[Dataset records]
++++++++++++++++++++

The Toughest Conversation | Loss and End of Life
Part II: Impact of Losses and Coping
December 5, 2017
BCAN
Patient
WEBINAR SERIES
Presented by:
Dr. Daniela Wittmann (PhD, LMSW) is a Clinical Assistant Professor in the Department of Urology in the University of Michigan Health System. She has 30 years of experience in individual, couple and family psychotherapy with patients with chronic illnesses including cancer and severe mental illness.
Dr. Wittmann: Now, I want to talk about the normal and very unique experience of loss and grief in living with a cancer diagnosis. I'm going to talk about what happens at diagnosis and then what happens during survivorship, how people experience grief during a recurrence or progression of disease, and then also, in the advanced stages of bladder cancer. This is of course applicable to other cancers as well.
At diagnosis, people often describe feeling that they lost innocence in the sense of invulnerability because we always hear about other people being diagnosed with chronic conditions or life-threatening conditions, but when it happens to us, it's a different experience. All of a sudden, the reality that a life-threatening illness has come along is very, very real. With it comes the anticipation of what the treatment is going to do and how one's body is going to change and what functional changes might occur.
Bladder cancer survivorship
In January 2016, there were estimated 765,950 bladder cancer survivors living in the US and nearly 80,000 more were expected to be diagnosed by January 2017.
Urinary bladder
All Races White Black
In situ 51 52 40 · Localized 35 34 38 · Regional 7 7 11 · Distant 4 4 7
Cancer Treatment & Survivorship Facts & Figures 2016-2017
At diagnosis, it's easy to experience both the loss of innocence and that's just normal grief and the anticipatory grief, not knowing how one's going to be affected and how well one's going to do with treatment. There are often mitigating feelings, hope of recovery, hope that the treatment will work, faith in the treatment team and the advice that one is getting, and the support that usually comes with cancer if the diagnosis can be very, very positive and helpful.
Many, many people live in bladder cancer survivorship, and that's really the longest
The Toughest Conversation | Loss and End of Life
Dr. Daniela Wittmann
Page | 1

++++++++++++++++++++

* [About this exercise]:
Retype the records above without changing a single word.

* [Exercise result]:
The Toughest Conversation | Loss and End of Life
Part II: Impact of Losses and Coping
December 5, 2017
BCAN
Patient
WEBINAR SERIES
Presented by:
Dr. Daniela Wittmann (PhD, LMSW) is a Clinical Assistant Professor in the Department of Urology in the University of Michigan Health System. She has 30 years of experience in individual, couple and family psychotherapy with patients with chronic illnesses including cancer and severe mental illness.
Dr. Wittmann: Now, I want to talk about the normal and very unique experience of loss and grief in living with a cancer diagnosis. I'm going to talk about what happens at diagnosis and then what happens during survivorship, how people experience grief during a recurrence or progression of disease, and then also, in the advanced stages of bladder cancer. This is of course applicable to other cancers as well.
At diagnosis, people often describe feeling that they lost innocence in the sense of invulnerability because we always hear about other people being diagnosed with chronic conditions or life-threatening conditions, but when it happens to us, it's a different experience. All of a sudden, the reality that a life-threatening illness has come along is very, very real. With it comes the anticipation of what the treatment is going to do and how one's body is going to change and what functional changes might occur.
Bladder cancer survivorship
In January 2016, there were estimated 765,950 bladder cancer survivors living in the US and nearly 80,000 more were expected to be diagnosed by January 2017.
Urinary bladder
All Races White Black
In situ 51 52 40 · Localized 35 34 38 · Regional 7 7 11 · Distant 4 4 7
Cancer Treatment & Survivorship Facts & Figures 2016-2017
At diagnosis, it's easy to experience both the loss of innocence and that's just normal grief and the anticipatory grief, not knowing how one's going to be affected and how well one's going to do with treatment. There are often mitigating feelings, hope of recovery, hope that the treatment will work, faith in the treatment team and the advice that one is getting, and the support that usually comes with cancer if the diagnosis can be very, very positive and helpful.
Many, many people live in bladder cancer survivorship, and that's really the longest
The Toughest Conversation | Loss and End of Life
Dr. Daniela Wittmann
Page | 1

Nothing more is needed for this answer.